PENDEKATAN KESEHATAN MENTAL
A.
Pendekatan Orientasi Klasik
Sehat
fisik artinya tidak ada keluhan fisik. Sedang sehat mental artinya tidak ada
keluhan mental. Dalam ranah psikologi, pengertian sehat seperti ini banyak
menimbulkan masalah ketika kita berurusan dengan orang-orang yang mengalami
gangguan jiwa yang gejalanya adalah kehilangan kontak dengan realitas.
Orang-orang seperti itu tidak merasa ada keluhan dengan dirinya meski hilang
kesadaran dan tak mampu mengurus dirinya secara layak. Pengertian sehat mental
dari orientasi klasik kurang memadai untuk digunakan dalam konteks psikologi.
Mengatasi kekurangan itu dikembangkan pengertian baru dari kata ‘sehat’. Sehat
atau tidaknya seseorang secara mental belakangan ini lebih ditentukan oleh
kemampuan penyesuaian diri terhadap lingkungan. Orang yang memiliki kemampuan
menyesuaikan diri dengan lingkungannya dapat digolongkan sehat mental.

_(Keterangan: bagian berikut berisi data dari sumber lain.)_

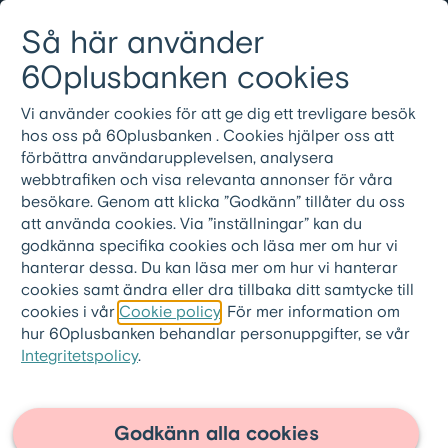
Gå till innehållet
Så här använder
Logga in
Meny
08-501 01 200
60plusbanken cookies
Vi använder cookies för att ge dig ett trevligare besök
hos oss på 60plusbanken . Cookies hjälper oss att
Vanliga frågor och
förbättra användarupplevelsen, analysera
webbtrafiken och visa relevanta annonser för våra
svar
besökare. Genom att klicka ”Godkänn” tillåter du oss
att använda cookies. Via ”inställningar” kan du
godkänna specifika cookies och läsa mer om hur vi
hanterar dessa. Du kan läsa mer om hur vi hanterar
cookies samt ändra eller dra tillbaka ditt samtycke till
cookies i vår
Cookie policy
. För mer information om
60plusbanken.se
>
Frågor och svar
>
hur 60plusbanken behandlar personuppgifter, se vår
Om 60pluslånet
Integritetspolicy
.
Kan banken ta bostaden?
Godkänn alla cookies
Nej banken kan aldrig ta din bostad.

Sebaliknya orang yang tidak dapat menyesuaikan diri digolongkan sebagai tidak
sehat mental. Kesehatan Mental : terhindarnya individu dari gejala gangguan
jiwa(neurosis) dan gejala penyakit jiwa( psikosis), berupa simptom-simptom
negatif yang menimbulkan rasa tidak sehat,dan bisa mengganggu efisiensi yang
biasanya tidak bisa dikuasai individu. Kelemahan dari Orientasi ini adalah :
·
Simptom-simptom bisa terdapat juga pada
individu normal
·
Rasa tidak nyaman dan konflik bisa
membuat individu berkembang dan memperbaiki diri.
·
Sehat atau sakit tidak bisa didasarkan
pada ada atau tidaknya keluhan.
A.
Pendekatan Orientasi Penyesuaian Diri
Penyesuaian
diri (Menninger,1947) : perubahan dalam diri yang diperlukan untuk mengadakan
hubungan yang memuaskan dengan orang lain/lingkungan.
Individu
bermasalah : apabila tidak mampu menyesuaikan diri terhadap tuntutan dari luar
dirinya, dengan kondisi baru serta dalam mengisi peran yang baru.
Normal
dalam Orientasi ini :
a)
Normal secara statistik; yaitu apa adanya.
b)
Normal secara normatif : individu bertingkah laku sesuai budaya setempat.
Dengan
menggunakan orientasi penyesuaian diri, pengertian sehat mental tidak dapat
dilepaskan dari konteks lingkungan tempat individu hidup. Oleh karena kaitannya
dengan standar norma lingkungan terutama norma sosial dan budaya, kita tidak
dapat menentukan sehat atau tidaknya mental seseorang dari kondisi kejiwaannya
semata. Ukuran sehat mental didasarkan juga pada hubungan antara individu
dengan lingkungannya. Seseorang yang dalam masyarakat tertentu digolongkan
tidak sehat atau sakit mental bisa jadi dianggap sangat sehat mental dalam
masyarakat lain. Artinya batasan sehat atau sakit mental bukan sesuatu yang absolut.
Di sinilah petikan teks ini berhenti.